§ Problem requirements: Leave out every picture, then transcribe the rest of the listing exactly.

§ Dataset excerpts:

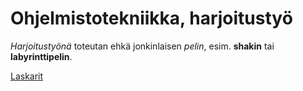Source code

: # Ohjelmistotekniikka, harjoitustyö
*Harjoitustyönä* toteutan ehkä jonkinlaisen *pelin*, esim. **shakin** tai **labyrinttipelin**.

[Laskarit](laskarit)
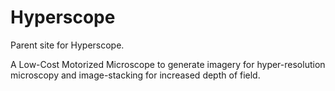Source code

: # Hyperscope
Parent site for Hyperscope.

A Low-Cost Motorized Microscope to generate imagery for hyper-resolution microscopy and image-stacking for increased depth of field. 
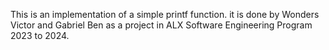 This is an implementation of a simple printf function. it is done by Wonders Victor and Gabriel Ben as a project in ALX Software Engineering Program 2023 to 2024.
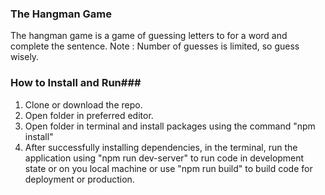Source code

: ### The Hangman Game ###

The hangman game is a game of guessing letters to for a word and complete the sentence.
Note : Number of guesses is limited, so guess wisely.

### How to Install and Run###
1. Clone or download the repo.
2. Open folder in preferred editor.
3. Open folder in terminal and install packages using the command "npm install"
4. After successfully installing dependencies, in the terminal, run the application using "npm run dev-server" to run code in development state or on you local machine or use "npm run build" to build code for deployment or production.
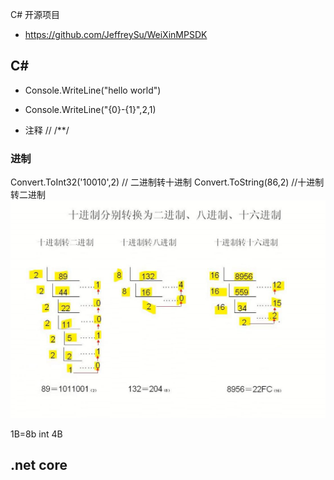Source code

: C# 开源项目
- https://github.com/JeffreySu/WeiXinMPSDK



## C#
- Console.WriteLine("hello world")
- Console.WriteLine("{0}-{1}",2,1)

- 注释 // /**/
### 进制
Convert.ToInt32('10010',2) // 二进制转十进制
Convert.ToString(86,2) //十进制转二进制
![](/assets/QQ截图20170928233027.jpg)

1B=8b
int 4B

## .net core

§ Answer for this exercise:
Source code

: # Ohjelmistotekniikka, harjoitustyö
*Harjoitustyönä* toteutan ehkä jonkinlaisen *pelin*, esim. **shakin** tai **labyrinttipelin**.

[Laskarit](laskarit)
Source code

: # Hyperscope
Parent site for Hyperscope.

A Low-Cost Motorized Microscope to generate imagery for hyper-resolution microscopy and image-stacking for increased depth of field. 
 This is an implementation of a simple printf function. it is done by Wonders Victor and Gabriel Ben as a project in ALX Software Engineering Program 2023 to 2024.
Source code

: ### The Hangman Game ###

The hangman game is a game of guessing letters to for a word and complete the sentence.
Note : Number of guesses is limited, so guess wisely.

### How to Install and Run###
1. Clone or download the repo.
2. Open folder in preferred editor.
3. Open folder in terminal and install packages using the command "npm install"
4. After successfully installing dependencies, in the terminal, run the application using "npm run dev-server" to run code in development state or on you local machine or use "npm run build" to build code for deployment or production.
Source code

: C# 开源项目
- https://github.com/JeffreySu/WeiXinMPSDK



## C#
- Console.WriteLine("hello world")
- Console.WriteLine("{0}-{1}",2,1)

- 注释 // /**/
### 进制
Convert.ToInt32('10010',2) // 二进制转十进制
Convert.ToString(86,2) //十进制转二进制
![](/assets/QQ截图20170928233027.jpg)

1B=8b
int 4B

## .net core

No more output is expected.